Por que tão sério?
Sobre o filme Batman o Cavalheiro das Trevas
O demoníaco Coringa da derradeira atuação de Heath Ledger (em Batman – O Cavaleiro das Trevas, de Christopher Nolan) roubou a cena. O jovem ator australiano construiu um vilão cheio de tiques e olhares alucinados, representando uma encarnação do mal digna da linhagem do Hannibal de Hopkins e do Iluminado de Nicholson.

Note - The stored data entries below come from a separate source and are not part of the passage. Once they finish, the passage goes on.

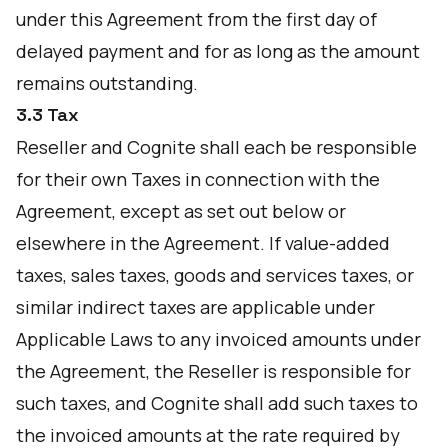
under this Agreement from the first day of
delayed payment and for as long as the amount
remains outstanding.
3.3 Tax
Reseller and Cognite shall each be responsible
for their own Taxes in connection with the
Agreement, except as set out below or
elsewhere in the Agreement. If value-added
taxes, sales taxes, goods and services taxes, or
similar indirect taxes are applicable under
Applicable Laws to any invoiced amounts under
the Agreement, the Reseller is responsible for
such taxes, and Cognite shall add such taxes to
the invoiced amounts at the rate required by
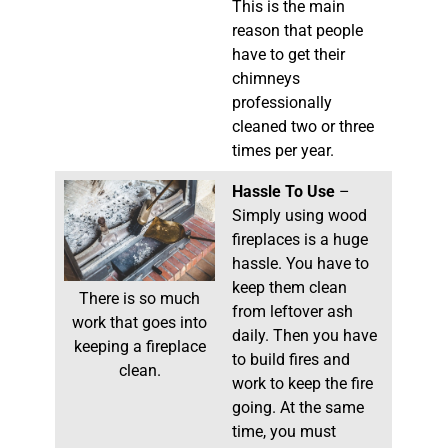
This is the main
reason that people
have to get their
chimneys
professionally
cleaned two or three
times per year.
Hassle To Use
–
Simply using wood
fireplaces is a huge
hassle. You have to
keep them clean
There is so much
from leftover ash
work that goes into
daily. Then you have
keeping a fireplace
to build fires and
clean.
work to keep the fire
going. At the same
time, you must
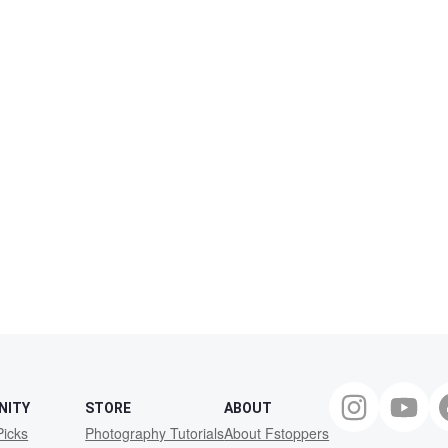
NITY
STORE
ABOUT
Picks
Photography Tutorials
About Fstoppers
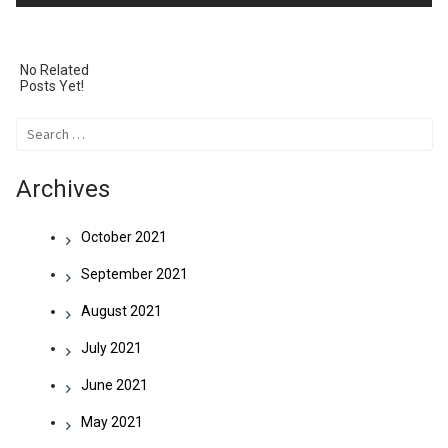
navigation
No Related
Posts Yet!
Search
for:
Archives
October 2021
September 2021
August 2021
July 2021
June 2021
May 2021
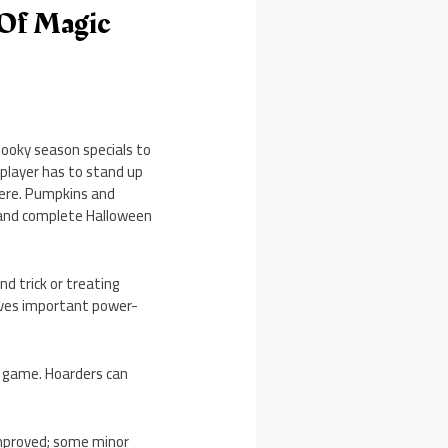
 Of Magic
ooky season specials to
player has to stand up
here. Pumpkins and
t and complete Halloween
nd trick or treating
gives important power-
e game. Hoarders can
 improved; some minor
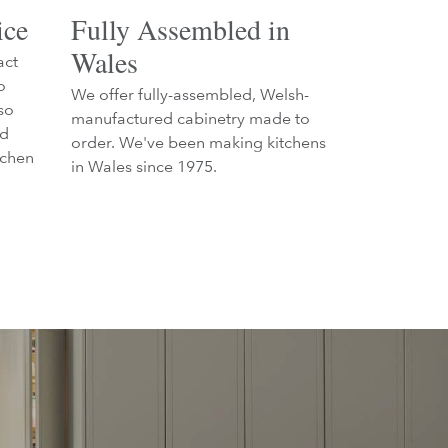
ice
Fully Assembled in
Wales
act
o
We offer fully-assembled, Welsh-
so
manufactured cabinetry made to
nd
order. We've been making kitchens
tchen
in Wales since 1975.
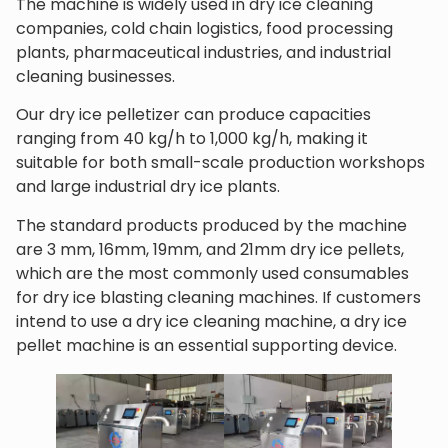
The machine is widely used in dry ice cleaning
companies, cold chain logistics, food processing
plants, pharmaceutical industries, and industrial
cleaning businesses.
Our dry ice pelletizer can produce capacities
ranging from 40 kg/h to 1,000 kg/h, making it
suitable for both small-scale production workshops
and large industrial dry ice plants.
The standard products produced by the machine
are 3 mm, 16mm, 19mm, and 21mm dry ice pellets,
which are the most commonly used consumables
for dry ice blasting cleaning machines. If customers
intend to use a dry ice cleaning machine, a dry ice
pellet machine is an essential supporting device.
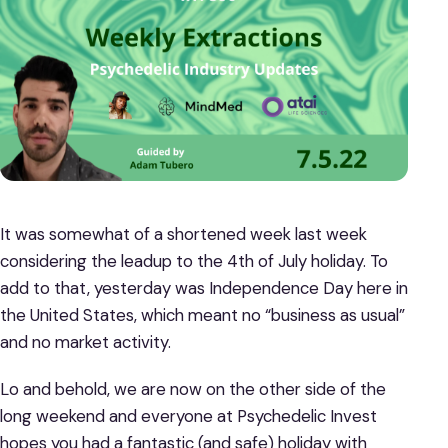
It was somewhat of a shortened week last week
considering the leadup to the 4th of July holiday. To
add to that, yesterday was Independence Day here in
the United States, which meant no “business as usual”
and no market activity.
Lo and behold, we are now on the other side of the
long weekend and everyone at Psychedelic Invest
hopes you had a fantastic (and safe) holiday with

Complementar a essa performance, está a brincadeira que o Coringa faz com a psicogênese do mal: cada vez que ameaça cortar ou matar uma de suas vítimas, compraz-se em narrar um trauma de infância, que teria dado origem às suas cicatrizes e à sua crueldade. Porém, ele mente ou distorce, pois ele sempre conta um episódio diferente. As versões giram em torno duma história familiar trágica e triste, conseqüência da qual teria ficado em seu rosto um corte em ambas comissuras labiais que lhe impõe um “sorriso” sinistro. Um trauma que justificaria o fato de que ele se divirta com o sofrimento alheio.
A maldade gratuita do palhaço demoníaco de Ledger ridiculariza nosso desejo de controlá-la, como se ao lhe saber a origem pudéssemos também prevenir e, principalmente, garantir que ela não se expresse. Enigmaticamente, ninguém é alheio ao mal: todos nós retiramos algum prazer da evocação da violência e do assassinato em nossos sonhos e devaneios, na ficção, nos jogos.
É no bordão usado pelo Coringa quando está subjugando suas vítimas, que talvez possamos encontrar um esboço de resposta sobre a origem da maldade. Ele lhes pergunta: “por que tão sério?”, enquanto tenta matá-las. A seriedade a que se refere é a de não estar rindo, como ele próprio, cuja cicatriz o força a uma boca sempre sorridente, tão artificial como a das mulheres excessivamente plastificadas. O patético riso do Coringa parodia a felicidade compulsiva e aparente, exibida nos comerciais e nas revistas de celebridades. O Coringa é o monstro do império do gozo. Todos devemos ser ricos, ociosos, que alguém nos sirva e divirta o tempo todo, ter orgasmos múltiplos, não suportar contrariedades nem enfados. O problema é que na vida a chatice é regra e a felicidade exceção. Nesse simulacro de alegria, é preciso viver sempre como se estivéssemos a bordo de um iate, rodeados de amantes, lindos e jovens. Frente a isso, como suportar os enfados dos vínculos amorosos, familiares, do trabalho? O Coringa não tem essas mágoas, ele é louco de rasgar dinheiro, seu gozo desmedido não tem preço, está sempre a seu dispor. Esse vilão na sua plenitude é sob medida para nosso mundo imediatista: ele não quer, ele pega.